▸ The task
Identify all lines in the data containing the string "ofera". Copy them out.

Saved data entries:
================================
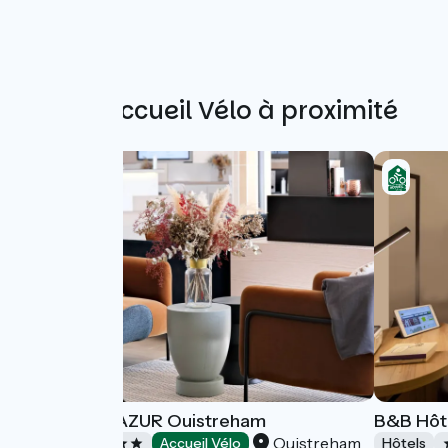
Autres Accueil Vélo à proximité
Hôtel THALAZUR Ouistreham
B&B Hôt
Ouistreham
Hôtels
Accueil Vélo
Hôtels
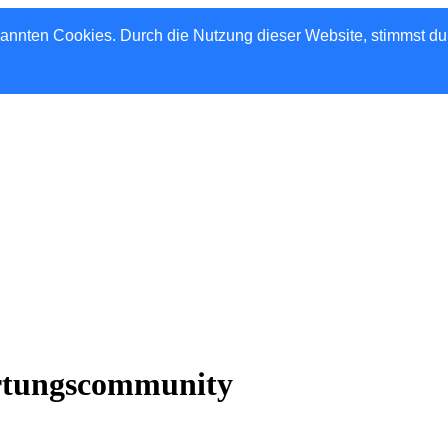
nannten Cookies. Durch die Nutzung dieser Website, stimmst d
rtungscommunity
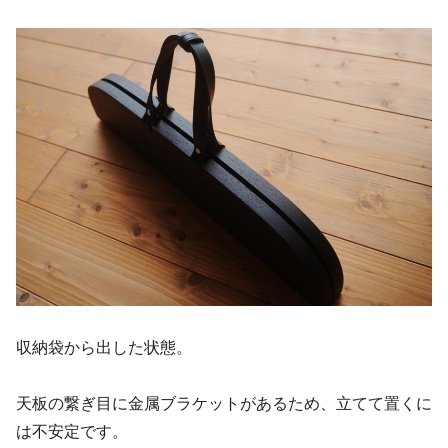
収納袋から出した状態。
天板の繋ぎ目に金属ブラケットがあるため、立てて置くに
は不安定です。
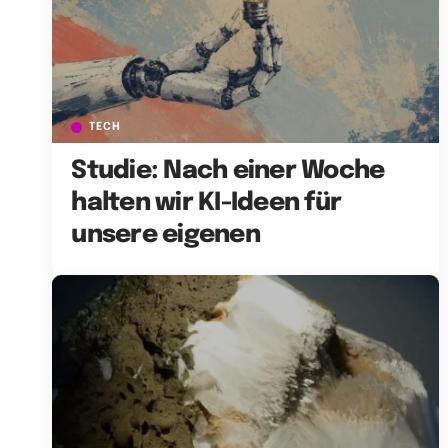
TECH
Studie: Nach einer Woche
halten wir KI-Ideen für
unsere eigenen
================================
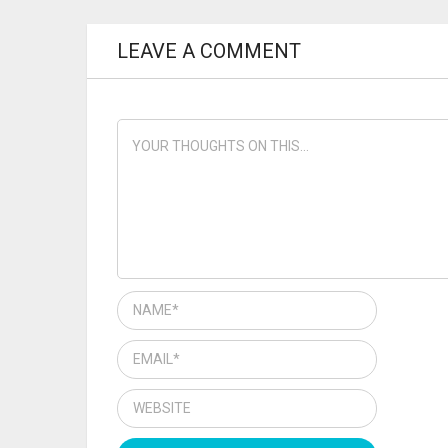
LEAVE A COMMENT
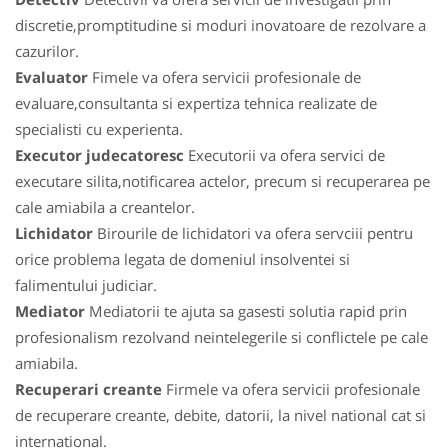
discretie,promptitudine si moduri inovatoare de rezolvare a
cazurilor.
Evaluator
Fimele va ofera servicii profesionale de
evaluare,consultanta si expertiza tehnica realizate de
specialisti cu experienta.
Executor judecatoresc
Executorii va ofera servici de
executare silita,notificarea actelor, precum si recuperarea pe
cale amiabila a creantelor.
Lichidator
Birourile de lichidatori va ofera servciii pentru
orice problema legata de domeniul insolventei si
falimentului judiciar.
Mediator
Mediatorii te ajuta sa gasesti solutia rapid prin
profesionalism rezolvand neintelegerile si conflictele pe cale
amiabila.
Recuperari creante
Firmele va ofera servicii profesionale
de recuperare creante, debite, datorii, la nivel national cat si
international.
================================
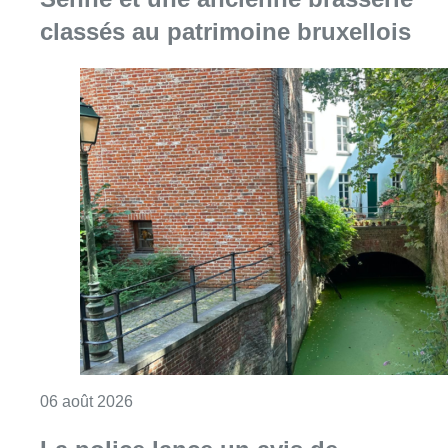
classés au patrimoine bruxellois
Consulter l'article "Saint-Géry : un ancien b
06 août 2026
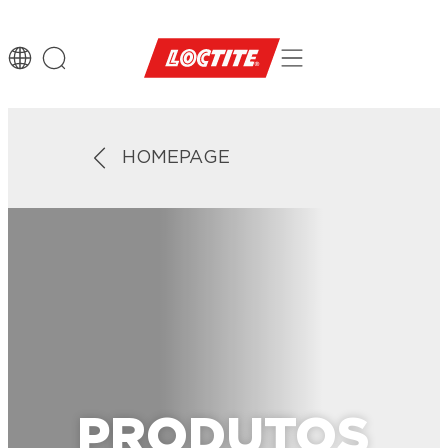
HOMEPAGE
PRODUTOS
================================
▸ Your response
Fimele va ofera servicii profesionale de
Executorii va ofera servici de
Birourile de lichidatori va ofera servciii pentru
Firmele va ofera servicii profesionale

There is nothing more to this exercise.